(Saved data entries)
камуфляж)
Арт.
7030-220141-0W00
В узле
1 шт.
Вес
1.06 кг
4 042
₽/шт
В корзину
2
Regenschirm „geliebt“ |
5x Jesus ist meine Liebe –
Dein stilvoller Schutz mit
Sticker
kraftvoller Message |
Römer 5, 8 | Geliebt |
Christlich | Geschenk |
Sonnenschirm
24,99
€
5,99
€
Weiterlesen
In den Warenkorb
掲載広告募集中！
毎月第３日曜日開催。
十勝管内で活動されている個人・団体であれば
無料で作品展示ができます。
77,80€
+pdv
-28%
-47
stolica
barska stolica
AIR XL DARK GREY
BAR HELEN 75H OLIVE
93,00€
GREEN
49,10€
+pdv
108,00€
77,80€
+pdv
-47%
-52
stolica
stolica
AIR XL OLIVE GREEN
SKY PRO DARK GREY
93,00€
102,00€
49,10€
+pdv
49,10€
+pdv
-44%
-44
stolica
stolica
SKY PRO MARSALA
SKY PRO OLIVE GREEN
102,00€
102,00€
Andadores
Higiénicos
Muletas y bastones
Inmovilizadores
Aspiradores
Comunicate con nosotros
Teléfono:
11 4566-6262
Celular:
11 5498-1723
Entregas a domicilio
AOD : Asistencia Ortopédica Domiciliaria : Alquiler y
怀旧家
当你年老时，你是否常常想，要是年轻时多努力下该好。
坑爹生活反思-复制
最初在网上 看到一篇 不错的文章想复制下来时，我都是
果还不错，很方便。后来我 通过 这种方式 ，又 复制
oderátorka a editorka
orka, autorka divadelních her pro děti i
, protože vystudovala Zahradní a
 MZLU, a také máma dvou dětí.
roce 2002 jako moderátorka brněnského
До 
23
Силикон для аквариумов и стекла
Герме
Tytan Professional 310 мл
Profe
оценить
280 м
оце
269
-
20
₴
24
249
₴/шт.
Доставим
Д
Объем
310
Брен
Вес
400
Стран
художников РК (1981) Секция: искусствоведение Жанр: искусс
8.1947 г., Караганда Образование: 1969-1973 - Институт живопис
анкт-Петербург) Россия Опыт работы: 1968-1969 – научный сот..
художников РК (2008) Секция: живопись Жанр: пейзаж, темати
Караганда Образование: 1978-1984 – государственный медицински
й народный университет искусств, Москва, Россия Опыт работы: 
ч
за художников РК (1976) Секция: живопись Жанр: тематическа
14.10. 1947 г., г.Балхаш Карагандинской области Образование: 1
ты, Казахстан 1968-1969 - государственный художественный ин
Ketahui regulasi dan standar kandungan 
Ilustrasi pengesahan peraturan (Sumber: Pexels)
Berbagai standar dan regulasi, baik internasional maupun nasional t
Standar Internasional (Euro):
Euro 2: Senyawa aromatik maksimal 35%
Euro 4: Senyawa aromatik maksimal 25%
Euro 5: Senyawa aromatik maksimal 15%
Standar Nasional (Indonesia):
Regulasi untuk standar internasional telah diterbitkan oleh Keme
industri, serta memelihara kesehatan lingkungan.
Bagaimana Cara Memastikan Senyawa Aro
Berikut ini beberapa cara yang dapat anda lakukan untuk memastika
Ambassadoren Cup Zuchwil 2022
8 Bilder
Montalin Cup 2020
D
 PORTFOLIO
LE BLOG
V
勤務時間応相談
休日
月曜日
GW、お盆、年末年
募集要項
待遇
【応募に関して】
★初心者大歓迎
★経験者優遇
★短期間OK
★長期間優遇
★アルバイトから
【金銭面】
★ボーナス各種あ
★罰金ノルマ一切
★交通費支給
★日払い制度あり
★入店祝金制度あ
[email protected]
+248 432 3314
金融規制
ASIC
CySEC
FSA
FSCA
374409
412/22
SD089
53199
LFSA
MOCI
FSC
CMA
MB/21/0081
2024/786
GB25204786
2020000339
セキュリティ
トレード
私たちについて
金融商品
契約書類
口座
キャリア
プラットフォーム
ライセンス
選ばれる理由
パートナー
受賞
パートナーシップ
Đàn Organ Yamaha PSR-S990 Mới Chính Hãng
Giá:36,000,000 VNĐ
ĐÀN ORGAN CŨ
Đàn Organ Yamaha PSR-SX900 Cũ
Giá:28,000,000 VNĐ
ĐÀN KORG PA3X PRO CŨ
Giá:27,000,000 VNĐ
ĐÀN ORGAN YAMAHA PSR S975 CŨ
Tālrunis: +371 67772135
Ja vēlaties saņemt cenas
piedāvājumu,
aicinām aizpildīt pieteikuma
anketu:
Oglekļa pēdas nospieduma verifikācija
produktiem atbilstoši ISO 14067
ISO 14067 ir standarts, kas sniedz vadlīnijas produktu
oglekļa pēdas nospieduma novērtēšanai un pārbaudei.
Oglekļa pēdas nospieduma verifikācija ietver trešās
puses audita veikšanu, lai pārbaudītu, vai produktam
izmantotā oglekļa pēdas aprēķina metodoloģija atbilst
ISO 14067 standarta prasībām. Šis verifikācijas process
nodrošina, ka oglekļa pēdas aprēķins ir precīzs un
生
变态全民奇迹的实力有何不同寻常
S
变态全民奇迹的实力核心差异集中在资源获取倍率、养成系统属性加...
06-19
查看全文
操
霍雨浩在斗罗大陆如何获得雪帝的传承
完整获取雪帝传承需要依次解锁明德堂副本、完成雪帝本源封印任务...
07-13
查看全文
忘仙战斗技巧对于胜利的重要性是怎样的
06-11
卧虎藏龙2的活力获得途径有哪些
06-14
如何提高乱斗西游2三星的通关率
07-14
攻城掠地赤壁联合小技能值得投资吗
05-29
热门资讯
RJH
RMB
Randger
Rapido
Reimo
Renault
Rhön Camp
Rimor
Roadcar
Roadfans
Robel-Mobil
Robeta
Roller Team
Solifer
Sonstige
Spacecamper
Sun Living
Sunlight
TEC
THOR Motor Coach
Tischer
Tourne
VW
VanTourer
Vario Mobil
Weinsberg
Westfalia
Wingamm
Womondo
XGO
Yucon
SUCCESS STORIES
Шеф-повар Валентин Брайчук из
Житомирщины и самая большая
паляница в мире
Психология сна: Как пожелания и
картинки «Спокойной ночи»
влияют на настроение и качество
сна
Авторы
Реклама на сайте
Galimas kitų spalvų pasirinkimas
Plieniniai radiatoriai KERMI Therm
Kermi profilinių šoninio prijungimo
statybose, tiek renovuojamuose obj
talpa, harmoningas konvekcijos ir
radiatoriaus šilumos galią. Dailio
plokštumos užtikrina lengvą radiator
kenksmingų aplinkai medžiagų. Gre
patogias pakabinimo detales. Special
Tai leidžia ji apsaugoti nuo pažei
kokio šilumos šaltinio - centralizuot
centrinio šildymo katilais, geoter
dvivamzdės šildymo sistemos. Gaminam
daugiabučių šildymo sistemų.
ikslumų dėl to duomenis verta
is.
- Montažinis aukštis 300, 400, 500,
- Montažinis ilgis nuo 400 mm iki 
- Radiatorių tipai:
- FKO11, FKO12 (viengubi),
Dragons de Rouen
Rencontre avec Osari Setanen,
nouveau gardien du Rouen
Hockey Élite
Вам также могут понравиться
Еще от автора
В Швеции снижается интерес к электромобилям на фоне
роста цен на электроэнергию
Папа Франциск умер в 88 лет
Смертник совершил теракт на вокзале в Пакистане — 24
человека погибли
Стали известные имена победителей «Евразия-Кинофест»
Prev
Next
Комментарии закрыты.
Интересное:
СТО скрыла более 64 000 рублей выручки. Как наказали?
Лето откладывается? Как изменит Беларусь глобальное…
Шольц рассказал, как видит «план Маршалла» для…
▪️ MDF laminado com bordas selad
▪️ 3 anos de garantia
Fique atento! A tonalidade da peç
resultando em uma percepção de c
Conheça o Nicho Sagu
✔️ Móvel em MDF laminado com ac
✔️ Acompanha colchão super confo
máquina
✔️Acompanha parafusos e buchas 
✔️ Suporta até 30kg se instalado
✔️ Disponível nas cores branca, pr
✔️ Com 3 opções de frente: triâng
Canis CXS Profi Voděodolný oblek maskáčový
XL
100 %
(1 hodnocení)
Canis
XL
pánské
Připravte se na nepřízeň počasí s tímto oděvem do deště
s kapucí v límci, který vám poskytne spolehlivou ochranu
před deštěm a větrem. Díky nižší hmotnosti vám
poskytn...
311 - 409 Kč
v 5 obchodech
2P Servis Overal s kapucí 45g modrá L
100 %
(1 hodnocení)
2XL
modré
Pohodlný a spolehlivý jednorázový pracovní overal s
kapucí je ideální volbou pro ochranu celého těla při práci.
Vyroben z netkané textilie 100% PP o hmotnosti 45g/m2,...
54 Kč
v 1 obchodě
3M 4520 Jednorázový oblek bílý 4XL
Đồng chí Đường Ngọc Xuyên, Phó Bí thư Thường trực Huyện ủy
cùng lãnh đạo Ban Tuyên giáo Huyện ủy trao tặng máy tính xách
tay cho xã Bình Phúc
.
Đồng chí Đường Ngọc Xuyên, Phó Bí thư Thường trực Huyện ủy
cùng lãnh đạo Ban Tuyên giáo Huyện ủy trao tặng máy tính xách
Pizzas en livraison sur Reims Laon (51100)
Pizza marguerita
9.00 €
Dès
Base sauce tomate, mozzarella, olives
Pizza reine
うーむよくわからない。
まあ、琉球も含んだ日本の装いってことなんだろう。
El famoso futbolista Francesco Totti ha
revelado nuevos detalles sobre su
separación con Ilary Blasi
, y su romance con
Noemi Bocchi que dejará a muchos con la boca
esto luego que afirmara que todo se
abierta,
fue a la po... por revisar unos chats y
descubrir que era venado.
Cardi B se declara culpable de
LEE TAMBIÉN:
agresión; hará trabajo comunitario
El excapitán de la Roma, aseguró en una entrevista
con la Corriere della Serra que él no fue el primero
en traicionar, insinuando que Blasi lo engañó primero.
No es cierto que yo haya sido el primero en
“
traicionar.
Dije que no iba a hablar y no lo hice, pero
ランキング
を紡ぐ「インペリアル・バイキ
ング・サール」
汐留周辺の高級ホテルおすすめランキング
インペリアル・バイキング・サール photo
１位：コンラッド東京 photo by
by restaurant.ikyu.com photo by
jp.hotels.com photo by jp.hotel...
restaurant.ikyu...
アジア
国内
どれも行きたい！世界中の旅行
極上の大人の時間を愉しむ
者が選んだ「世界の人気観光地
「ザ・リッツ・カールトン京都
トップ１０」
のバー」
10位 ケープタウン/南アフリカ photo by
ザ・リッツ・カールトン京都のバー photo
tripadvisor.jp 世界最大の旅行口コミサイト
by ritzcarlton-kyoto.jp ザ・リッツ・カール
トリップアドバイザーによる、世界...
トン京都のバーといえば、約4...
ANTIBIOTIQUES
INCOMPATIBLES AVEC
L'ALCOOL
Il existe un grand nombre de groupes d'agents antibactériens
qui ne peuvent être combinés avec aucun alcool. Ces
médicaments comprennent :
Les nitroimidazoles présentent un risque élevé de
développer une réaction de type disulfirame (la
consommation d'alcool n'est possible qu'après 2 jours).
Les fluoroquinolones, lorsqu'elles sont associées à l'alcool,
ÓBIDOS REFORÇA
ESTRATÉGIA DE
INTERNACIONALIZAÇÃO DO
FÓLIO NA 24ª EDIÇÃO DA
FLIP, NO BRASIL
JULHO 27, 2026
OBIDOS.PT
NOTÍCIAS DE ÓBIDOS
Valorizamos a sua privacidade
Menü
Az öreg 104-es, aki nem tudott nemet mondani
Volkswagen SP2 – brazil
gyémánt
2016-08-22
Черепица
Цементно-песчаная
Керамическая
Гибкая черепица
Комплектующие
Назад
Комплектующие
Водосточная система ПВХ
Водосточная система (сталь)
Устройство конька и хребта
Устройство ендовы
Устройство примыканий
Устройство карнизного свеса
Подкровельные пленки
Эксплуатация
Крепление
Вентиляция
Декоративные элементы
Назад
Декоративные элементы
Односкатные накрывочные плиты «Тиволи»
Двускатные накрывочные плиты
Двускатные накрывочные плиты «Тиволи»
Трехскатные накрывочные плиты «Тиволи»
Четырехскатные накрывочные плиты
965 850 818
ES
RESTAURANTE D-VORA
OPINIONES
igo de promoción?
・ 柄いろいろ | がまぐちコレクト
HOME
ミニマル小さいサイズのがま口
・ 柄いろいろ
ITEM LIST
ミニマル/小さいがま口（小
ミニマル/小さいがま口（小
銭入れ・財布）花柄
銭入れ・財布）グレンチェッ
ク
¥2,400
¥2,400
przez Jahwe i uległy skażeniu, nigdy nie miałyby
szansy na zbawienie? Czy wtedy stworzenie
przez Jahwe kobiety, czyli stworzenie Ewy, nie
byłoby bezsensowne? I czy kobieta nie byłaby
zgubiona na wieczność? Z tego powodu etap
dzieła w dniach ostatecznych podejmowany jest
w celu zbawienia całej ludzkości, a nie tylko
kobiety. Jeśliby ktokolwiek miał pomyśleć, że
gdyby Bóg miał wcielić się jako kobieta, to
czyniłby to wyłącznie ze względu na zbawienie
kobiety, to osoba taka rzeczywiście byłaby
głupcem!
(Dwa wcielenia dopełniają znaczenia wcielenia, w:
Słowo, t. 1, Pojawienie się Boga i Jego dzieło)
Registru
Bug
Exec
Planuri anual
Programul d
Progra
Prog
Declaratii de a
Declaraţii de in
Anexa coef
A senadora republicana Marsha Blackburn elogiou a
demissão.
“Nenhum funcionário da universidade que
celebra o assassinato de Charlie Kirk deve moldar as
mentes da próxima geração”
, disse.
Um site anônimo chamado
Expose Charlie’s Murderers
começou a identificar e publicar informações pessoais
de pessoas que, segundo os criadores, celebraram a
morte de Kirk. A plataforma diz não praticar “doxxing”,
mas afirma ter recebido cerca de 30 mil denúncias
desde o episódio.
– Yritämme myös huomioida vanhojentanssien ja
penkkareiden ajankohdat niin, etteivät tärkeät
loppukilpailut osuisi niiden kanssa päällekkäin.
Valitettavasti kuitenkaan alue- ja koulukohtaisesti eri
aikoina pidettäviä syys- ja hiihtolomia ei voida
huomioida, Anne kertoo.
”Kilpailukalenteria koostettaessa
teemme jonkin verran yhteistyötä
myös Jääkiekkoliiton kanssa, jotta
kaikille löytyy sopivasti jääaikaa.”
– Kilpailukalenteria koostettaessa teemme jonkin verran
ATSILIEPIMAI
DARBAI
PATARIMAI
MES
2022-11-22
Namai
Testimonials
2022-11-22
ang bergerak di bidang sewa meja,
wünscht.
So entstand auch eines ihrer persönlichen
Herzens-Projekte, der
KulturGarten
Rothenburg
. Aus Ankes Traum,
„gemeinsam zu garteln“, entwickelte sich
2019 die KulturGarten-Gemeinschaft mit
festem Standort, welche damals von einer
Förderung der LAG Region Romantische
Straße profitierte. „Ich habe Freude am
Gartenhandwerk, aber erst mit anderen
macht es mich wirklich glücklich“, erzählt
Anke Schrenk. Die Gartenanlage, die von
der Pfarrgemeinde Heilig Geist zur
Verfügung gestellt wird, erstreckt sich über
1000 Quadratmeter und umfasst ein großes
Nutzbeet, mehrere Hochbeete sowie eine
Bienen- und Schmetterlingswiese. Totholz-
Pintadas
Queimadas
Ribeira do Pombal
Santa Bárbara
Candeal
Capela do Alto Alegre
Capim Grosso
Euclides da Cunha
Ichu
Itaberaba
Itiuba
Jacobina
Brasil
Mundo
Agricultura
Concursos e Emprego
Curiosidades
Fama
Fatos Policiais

• Problem:
Using the data above, tally each line that has the string "koostettaessa" and report only the sum.

• Solution:
2